Хрящ медленно поднял на него пустые, чёрные зрачки и мертвенно улыбнулся одними лишь губами.
— Отлично, генерал! Выступаем!
========== Глава-16 ==========
Цветан ещё долго сидел возле стола, влажными от слёз глазами неподвижно глядя на старую потрёпанную композицию из скаббукинга, что когда-то давно подарила ему она…
Огонь в камине тихо потрескивал, доедая последние остатки дров, и в комнате начинало становиться холодно, но серый тролль, казалось, даже не замечал этого. Он медленным движением засунул руку за ворот полинявшего от времени махрового халата и достал оттуда висевший на цепочке маленький золотой медальон в виде сердечка. Цветан осторожно надавил на красивый камешек синего цвета, вделанный в середину, и медальон с тихим щелчком раскрылся, являя взору миниатюрную цветную фотографию, изображавшую Розочку.
Она стояла на фоне их небольшого домика в своём обычном простом платье синего цвета, которое совсем не скрывало большой округлый животик, мягким холмиком выдающийся под тканью. Розочка ласково улыбалась ему, а в глазах двумя яркими лучиками светилось столько любви, нежности и счастья, что у Цветана, от вновь нахлынувших на него чувств, перехватило горло и стало трудно дышать. Это фото было сделано всего за несколько дней до вторжения в их деревню бергенов, Розочка должна была со дня на день родить, но их малышу так и не суждено было родиться… Такими он и запомнил их на всю жизнь — с картинки со старой фотографии… Это всё, что у него осталось…
Цветан судорожно вздохнул, гигантским усилием воли подавляя в себе очередные потоки слёз. Нет! Он больше не будет плакать. Сегодня он всё для себя решил. Где-то там, далеко, далеко, его давно уже ждут его друзья, его соплеменники, его любимая… Каждую ночь она приходит к нему во сне, нежно гладит своими маленькими ладошками его седые волосы и что-то ласково шепчет, словно зовя куда-то, туда, где нет боли, нет тоски, нет страдания. Она ждёт его вот уже двадцать лет, и сегодня он откликнется на этот зов!

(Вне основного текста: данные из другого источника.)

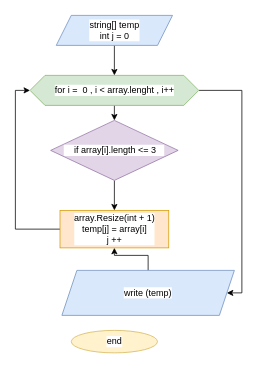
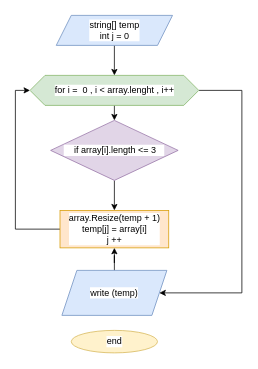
  <mxCell id="0" />
  <mxCell id="1" parent="0" />
  <mxCell id="2" style="edgeStyle=orthogonalEdgeStyle;rounded=0;orthogonalLoop=1;jettySize=auto;html=1;exitX=0.5;exitY=1;exitDx=0;exitDy=0;entryX=0.5;entryY=0;entryDx=0;entryDy=0;fontColor=#000000;" edge="1" parent="1" source="3" target="6"><mxGeometry relative="1" as="geometry" /></mxCell>
  <mxCell id="3" value="string[] temp&lt;br&gt;int j = 0" style="shape=parallelogram;perimeter=parallelogramPerimeter;whiteSpace=wrap;html=1;fixedSize=1;labelBackgroundColor=#FFFFFF;fillColor=#dae8fc;strokeColor=#6c8ebf;" vertex="1" parent="1"><mxGeometry x="74.5" y="20" width="155" height="40" as="geometry" /></mxCell>
  <mxCell id="4" style="edgeStyle=orthogonalEdgeStyle;rounded=0;orthogonalLoop=1;jettySize=auto;html=1;fontColor=#000000;" edge="1" parent="1" source="6" target="12"><mxGeometry relative="1" as="geometry"><Array as="points"><mxPoint x="322" y="120" /><mxPoint x="322" y="390" /></Array></mxGeometry></mxCell>
  <mxCell id="5" style="edgeStyle=orthogonalEdgeStyle;rounded=0;orthogonalLoop=1;jettySize=auto;html=1;exitX=0.5;exitY=1;exitDx=0;exitDy=0;entryX=0.5;entryY=0;entryDx=0;entryDy=0;fontColor=#000000;" edge="1" parent="1" source="6" target="8"><mxGeometry relative="1" as="geometry" /></mxCell>
  <mxCell id="6" value="for i =&amp;nbsp; 0 , i &amp;lt; array.lenght , i++" style="shape=hexagon;perimeter=hexagonPerimeter2;whiteSpace=wrap;html=1;fixedSize=1;labelBackgroundColor=#FFFFFF;fillColor=#d5e8d4;strokeColor=#82b366;" vertex="1" parent="1"><mxGeometry x="39.5" y="100" width="225" height="40" as="geometry" /></mxCell>
  <mxCell id="7" style="edgeStyle=orthogonalEdgeStyle;rounded=0;orthogonalLoop=1;jettySize=auto;html=1;exitX=0.5;exitY=1;exitDx=0;exitDy=0;entryX=0.5;entryY=0;entryDx=0;entryDy=0;fontColor=#000000;" edge="1" parent="1" source="8" target="10"><mxGeometry relative="1" as="geometry" /></mxCell>
  <mxCell id="8" value="&amp;nbsp; &amp;nbsp; if array[i].length &amp;lt;= 3&lt;span style=&quot;white-space: pre;&quot;&gt;&#09;&lt;/span&gt;" style="rhombus;whiteSpace=wrap;html=1;labelBackgroundColor=#FFFFFF;fillColor=#e1d5e7;strokeColor=#9673a6;" vertex="1" parent="1"><mxGeometry x="67" y="160" width="170" height="80" as="geometry" /></mxCell>
  <mxCell id="9" style="edgeStyle=orthogonalEdgeStyle;rounded=0;orthogonalLoop=1;jettySize=auto;html=1;entryX=0;entryY=0.5;entryDx=0;entryDy=0;fontColor=#000000;" edge="1" parent="1" source="10" target="6"><mxGeometry relative="1" as="geometry"><Array as="points"><mxPoint x="20" y="305" /><mxPoint x="20" y="120" /></Array></mxGeometry></mxCell>
- <mxCell id="10" value="array.Resize(int + 1)&lt;br&gt;temp[j] = array[i]&lt;br&gt;j ++" style="rounded=0;whiteSpace=wrap;html=1;labelBackgroundColor=#FFFFFF;fillColor=#ffe6cc;strokeColor=#d79b00;" vertex="1" parent="1"><mxGeometry x="79.5" y="280" width="145" height="50" as="geometry" /></mxCell>
+ <mxCell id="10" value="array.Resize(temp + 1)&lt;br&gt;temp[j] = array[i]&lt;br&gt;j ++" style="rounded=0;whiteSpace=wrap;html=1;labelBackgroundColor=#FFFFFF;fillColor=#ffe6cc;strokeColor=#d79b00;" vertex="1" parent="1"><mxGeometry x="79.5" y="280" width="145" height="50" as="geometry" /></mxCell>
  <mxCell id="11" style="edgeStyle=orthogonalEdgeStyle;rounded=0;orthogonalLoop=1;jettySize=auto;html=1;fontColor=#000000;" edge="1" parent="1" source="12" target="10"><mxGeometry relative="1" as="geometry" /></mxCell>
- <mxCell id="12" value="write (temp)" style="shape=parallelogram;perimeter=parallelogramPerimeter;whiteSpace=wrap;html=1;fixedSize=1;labelBackgroundColor=#FFFFFF;fillColor=#dae8fc;strokeColor=#6c8ebf;" vertex="1" parent="1"><mxGeometry x="82" y="360" width="230" height="60" as="geometry" /></mxCell>
+ <mxCell id="12" value="write (temp)" style="shape=parallelogram;perimeter=parallelogramPerimeter;whiteSpace=wrap;html=1;fixedSize=1;labelBackgroundColor=#FFFFFF;fillColor=#dae8fc;strokeColor=#6c8ebf;" vertex="1" parent="1"><mxGeometry x="82" y="360" width="140" height="60" as="geometry" /></mxCell>
  <mxCell id="13" value="end" style="ellipse;whiteSpace=wrap;html=1;labelBackgroundColor=#FFFFFF;fillColor=#fff2cc;strokeColor=#d6b656;" vertex="1" parent="1"><mxGeometry x="94.5" y="440" width="115" height="30" as="geometry" /></mxCell>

Он больше уже не в силах терпеть эту муку одиночества, эту чёрную, безысходную пустоту в его сердце, его время давно ушло, а значит, настала пора уйти.
Цветан ласково проводит рукою по старой композиции из скраббукинга, лежащей на столе, и та с негромким хлопком раскрывается, оглашая комнату веселой мелодией: «На праздник свободы от бергенов!»
Цветан с печальной улыбкой смотрит на неё. Он не будет убирать её в шкаф, пусть так и стоит здесь на столе, в память о всех них…
Серый тролль, впервые за много лет, выпрямляет сгорбленную спину, и в его глазах загораются искорки, словно он сбросил тяжкий груз, тяготивший его всё это время. Глядя на последние догорающие язычки пламени в старом камине, Цветану вдруг почему-то вспомнились ещё несколько необычных снов, которые в последние годы очень часто снились ему. Сны повторялись одни за другим, словно какой-то калейдоскоп кружась у него перед глазами, и Цветану не составляло никакого труда вновь прокрутить их у себя в голове.